___ INFORMATION SHOWN ___

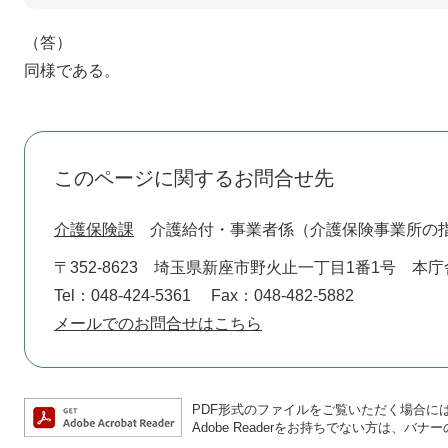
（答）
同様である。
このページに関するお問合せ先
介護保険課
介護給付・事業者係（介護保険事業所の
〒352-8623
埼玉県新座市野火止一丁目1番1号 本庁
Tel：048-424-5361
Fax：048-482-5882
メールでのお問合せはこちら
PDF形式のファイルをご覧いただく場合には、A
Adobe Readerをお持ちでない方は、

___

▶ BRIEF
Leave the pictures out and print the records above exactly as they stand.

▶ EXPECTED ANSWER
（答）
同様である。
このページに関するお問合せ先
介護保険課
介護給付・事業者係（介護保険事業所の
〒352-8623
埼玉県新座市野火止一丁目1番1号 本庁
Tel：048-424-5361
Fax：048-482-5882
メールでのお問合せはこちら
PDF形式のファイルをご覧いただく場合には、A
Adobe Readerをお持ちでない方は、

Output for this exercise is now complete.